Selected text
|---|

Background: The identification of biomarkers to select patients with metastatic renal cell carcinoma (mRCC) most likely to respond to combination immunotherapy (IO) is needed. We sought to investigate an association of the baseline neutrophil-to-eosinophil ratio (NER) with outcomes to nivolumab plus ipilimumab for patients with mRCC. Methods: We performed a retrospective review of patients with clear cell mRCC treated with nivolumab plus ipilimumab from Vanderbilt-Ingram Cancer Center and Duke Cancer Institute. Patients with prior receipt of immunotherapy and those without available baseline complete blood count with differential were excluded. Patients were divided into groups by the median baseline NER and analyzed for overall survival (OS), progression free survival (PFS), and objective response rate (ORR). Patients were also divided by median baseline neutrophil-to-lymphocyte ratio (NLR) and analyzed for clinical outcome. Further analyses of patients above/below the median NER and NLR were performed in subgroups of IMDC intermediate/poor risk, IMDC favorable risk, and treatment naïve patients. Results: A total of 110 patients were included: median age was 61 years and 75% were treatment naïve. The median NER (mNER) at baseline was 26.4. The ORR was 40% for patients with <mNER compared to 21.8% among patients with >mNER (OR 2.39, p = 0.04). The median PFS for patients with <mNER was significantly longer at 8.6 months (mo) compared to 3.2 mo for patients with >mNER (HR 0.50, p < 0.01). Median OS was not reached (NR) for patients with <mNER compared with 27.3 mo for patients with >mNER (HR 0.31, p < 0.01). The median NLR (mNLR) was 3.42. While patients with <mNLR showed improvement in OS (HR 0.42, p = 0.02), PFS and ORR did not differ compared with patients in the >mNLR group. Conclusions: A lower baseline NER was associated with improved clinical outcomes (PFS, OS, and ORR) in patients with mRCC treated with nivolumab plus ipilimumab, and prospective validation of the baseline NER as a predictive biomarker for response to immunotherapy-based combinations in mRCC is warranted.

|---|

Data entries
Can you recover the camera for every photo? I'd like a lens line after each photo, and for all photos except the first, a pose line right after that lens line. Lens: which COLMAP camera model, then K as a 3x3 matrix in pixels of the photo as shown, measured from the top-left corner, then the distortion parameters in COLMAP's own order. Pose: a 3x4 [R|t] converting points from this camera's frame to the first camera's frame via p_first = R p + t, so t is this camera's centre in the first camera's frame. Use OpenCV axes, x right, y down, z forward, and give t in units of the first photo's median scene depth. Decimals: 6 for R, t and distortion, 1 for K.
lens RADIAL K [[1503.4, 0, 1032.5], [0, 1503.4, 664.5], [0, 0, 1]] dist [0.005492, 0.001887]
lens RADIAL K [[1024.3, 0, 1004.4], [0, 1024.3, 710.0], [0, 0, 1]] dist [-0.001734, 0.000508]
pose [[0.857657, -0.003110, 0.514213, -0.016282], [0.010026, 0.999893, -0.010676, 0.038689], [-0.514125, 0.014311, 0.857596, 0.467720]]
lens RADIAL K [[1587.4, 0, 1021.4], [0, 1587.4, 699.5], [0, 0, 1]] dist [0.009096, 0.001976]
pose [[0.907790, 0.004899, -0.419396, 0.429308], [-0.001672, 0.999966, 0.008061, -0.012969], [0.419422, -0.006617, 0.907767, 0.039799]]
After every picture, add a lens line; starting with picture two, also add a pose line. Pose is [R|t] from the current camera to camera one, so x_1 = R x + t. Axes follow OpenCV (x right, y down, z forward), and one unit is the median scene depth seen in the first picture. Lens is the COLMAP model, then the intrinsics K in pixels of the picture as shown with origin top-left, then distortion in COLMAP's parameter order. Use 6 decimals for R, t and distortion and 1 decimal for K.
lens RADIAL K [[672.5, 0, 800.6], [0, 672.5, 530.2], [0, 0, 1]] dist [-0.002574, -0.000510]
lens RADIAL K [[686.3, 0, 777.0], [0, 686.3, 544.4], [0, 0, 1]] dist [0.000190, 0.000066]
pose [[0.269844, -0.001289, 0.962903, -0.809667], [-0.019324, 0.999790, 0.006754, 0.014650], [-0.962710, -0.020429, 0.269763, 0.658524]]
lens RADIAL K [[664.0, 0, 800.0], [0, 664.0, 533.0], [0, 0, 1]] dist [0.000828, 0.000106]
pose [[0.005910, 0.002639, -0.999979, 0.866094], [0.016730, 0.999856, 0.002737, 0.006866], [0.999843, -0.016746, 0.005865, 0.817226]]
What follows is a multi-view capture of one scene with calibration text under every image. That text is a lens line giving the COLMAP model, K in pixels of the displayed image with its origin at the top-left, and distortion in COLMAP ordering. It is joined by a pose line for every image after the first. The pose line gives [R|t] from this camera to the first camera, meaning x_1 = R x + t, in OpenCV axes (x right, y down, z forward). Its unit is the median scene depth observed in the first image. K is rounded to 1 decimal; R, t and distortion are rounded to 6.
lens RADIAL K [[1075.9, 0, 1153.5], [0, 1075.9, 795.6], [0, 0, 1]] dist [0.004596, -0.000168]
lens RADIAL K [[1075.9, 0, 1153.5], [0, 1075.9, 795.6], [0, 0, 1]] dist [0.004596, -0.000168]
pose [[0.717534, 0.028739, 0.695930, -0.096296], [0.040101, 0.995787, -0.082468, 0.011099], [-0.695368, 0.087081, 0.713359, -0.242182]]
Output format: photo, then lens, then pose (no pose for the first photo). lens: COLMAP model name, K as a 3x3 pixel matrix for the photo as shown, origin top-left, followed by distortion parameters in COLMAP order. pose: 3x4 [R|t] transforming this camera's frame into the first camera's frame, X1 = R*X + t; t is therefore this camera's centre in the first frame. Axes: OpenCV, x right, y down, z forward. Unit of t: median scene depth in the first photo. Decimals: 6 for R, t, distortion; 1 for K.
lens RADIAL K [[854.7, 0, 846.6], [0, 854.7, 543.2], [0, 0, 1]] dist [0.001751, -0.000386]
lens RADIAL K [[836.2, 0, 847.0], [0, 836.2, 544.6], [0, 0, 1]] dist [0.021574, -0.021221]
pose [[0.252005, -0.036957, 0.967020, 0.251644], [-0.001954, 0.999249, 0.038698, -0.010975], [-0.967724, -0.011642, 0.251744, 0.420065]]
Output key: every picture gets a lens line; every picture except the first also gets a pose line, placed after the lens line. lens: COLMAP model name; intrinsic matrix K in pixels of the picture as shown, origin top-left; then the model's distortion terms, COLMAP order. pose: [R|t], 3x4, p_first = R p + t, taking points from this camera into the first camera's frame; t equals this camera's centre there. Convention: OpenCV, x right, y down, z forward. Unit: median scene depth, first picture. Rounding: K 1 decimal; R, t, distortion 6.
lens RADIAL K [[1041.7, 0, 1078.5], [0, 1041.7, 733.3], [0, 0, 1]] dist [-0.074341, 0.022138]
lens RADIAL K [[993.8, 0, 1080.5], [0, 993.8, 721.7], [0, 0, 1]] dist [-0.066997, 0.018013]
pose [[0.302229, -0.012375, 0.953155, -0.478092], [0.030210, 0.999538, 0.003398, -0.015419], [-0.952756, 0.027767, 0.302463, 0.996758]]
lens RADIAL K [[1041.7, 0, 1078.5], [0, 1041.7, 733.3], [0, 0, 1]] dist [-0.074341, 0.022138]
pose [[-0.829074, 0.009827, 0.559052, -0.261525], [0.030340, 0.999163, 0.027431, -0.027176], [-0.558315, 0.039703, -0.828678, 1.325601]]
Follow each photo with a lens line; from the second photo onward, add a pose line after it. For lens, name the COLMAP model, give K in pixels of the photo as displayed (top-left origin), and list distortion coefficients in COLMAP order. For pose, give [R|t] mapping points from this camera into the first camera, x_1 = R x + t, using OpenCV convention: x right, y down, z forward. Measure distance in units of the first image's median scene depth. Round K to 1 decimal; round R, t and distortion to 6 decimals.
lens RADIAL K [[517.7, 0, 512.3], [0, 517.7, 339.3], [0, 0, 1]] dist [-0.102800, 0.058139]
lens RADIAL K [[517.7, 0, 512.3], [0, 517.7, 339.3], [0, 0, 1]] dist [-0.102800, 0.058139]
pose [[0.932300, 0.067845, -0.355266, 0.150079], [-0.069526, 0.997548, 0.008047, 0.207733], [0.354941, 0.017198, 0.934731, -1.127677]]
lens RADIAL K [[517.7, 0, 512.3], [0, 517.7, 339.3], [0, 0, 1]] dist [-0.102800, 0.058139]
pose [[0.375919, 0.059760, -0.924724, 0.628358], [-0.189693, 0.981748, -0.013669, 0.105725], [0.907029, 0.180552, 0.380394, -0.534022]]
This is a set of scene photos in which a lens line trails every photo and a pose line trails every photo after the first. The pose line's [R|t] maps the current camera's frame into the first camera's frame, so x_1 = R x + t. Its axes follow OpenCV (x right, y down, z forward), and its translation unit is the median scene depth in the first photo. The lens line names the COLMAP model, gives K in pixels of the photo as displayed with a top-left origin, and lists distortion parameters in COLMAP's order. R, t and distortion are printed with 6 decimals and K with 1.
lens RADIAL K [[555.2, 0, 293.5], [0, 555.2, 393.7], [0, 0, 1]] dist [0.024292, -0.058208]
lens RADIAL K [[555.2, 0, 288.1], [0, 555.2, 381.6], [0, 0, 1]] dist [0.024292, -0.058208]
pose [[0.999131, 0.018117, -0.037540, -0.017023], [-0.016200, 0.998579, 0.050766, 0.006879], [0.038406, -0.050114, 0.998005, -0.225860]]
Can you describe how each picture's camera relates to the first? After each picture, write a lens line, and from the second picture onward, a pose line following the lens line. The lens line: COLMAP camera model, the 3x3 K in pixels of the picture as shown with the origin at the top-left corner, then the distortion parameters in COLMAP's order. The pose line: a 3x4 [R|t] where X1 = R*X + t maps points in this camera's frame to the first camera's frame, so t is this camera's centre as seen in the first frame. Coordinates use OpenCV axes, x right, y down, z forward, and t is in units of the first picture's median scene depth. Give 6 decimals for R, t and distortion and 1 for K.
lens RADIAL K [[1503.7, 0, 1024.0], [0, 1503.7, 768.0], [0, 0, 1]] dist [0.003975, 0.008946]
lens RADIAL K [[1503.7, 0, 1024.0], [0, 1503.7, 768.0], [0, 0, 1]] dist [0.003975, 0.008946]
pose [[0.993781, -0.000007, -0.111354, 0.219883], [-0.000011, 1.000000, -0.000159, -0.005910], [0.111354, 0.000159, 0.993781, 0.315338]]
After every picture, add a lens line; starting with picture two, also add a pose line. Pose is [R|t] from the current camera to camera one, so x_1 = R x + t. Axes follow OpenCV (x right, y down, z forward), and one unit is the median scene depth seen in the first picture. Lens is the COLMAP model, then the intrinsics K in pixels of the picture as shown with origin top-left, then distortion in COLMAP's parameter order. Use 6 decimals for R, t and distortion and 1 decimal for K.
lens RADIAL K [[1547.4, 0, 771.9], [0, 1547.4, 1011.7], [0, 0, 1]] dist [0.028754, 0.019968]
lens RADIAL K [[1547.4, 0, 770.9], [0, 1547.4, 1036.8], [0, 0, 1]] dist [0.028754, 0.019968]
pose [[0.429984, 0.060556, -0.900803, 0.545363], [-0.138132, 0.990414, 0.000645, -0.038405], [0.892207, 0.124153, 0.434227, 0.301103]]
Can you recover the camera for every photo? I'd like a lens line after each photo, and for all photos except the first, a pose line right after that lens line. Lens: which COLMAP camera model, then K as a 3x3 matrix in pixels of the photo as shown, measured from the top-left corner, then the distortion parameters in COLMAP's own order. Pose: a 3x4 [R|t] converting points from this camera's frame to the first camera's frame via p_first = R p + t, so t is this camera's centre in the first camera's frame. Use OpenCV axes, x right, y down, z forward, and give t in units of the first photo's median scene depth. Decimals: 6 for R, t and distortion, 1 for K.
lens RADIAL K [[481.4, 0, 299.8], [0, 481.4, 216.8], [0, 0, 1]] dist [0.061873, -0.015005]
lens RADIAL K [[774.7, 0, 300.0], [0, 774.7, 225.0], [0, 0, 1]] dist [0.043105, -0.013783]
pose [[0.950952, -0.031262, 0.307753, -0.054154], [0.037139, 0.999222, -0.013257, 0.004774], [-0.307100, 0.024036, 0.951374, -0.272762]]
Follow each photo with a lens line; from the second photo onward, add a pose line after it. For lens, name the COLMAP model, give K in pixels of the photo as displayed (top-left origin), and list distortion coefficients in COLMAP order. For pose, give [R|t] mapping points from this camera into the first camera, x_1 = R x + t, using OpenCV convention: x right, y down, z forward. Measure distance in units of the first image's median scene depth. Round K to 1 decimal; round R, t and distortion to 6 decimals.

|---|

Task description
For each statement, answer yes or no based on the kidney cancer study summary above, and quote the exact words that decide it. 1. The study included 110 patients. 2. Patients below the median NLR had longer progression-free survival than those above it. 3. Patients who had already received immunotherapy were left out of the study.

Final answer
1. Yes: "A total of 110 patients were included"
2. No: "PFS and ORR did not differ compared with patients in the >mNLR group"
3. Yes: "Patients with prior receipt of immunotherapy and those without available baseline complete blood count with differential were excluded"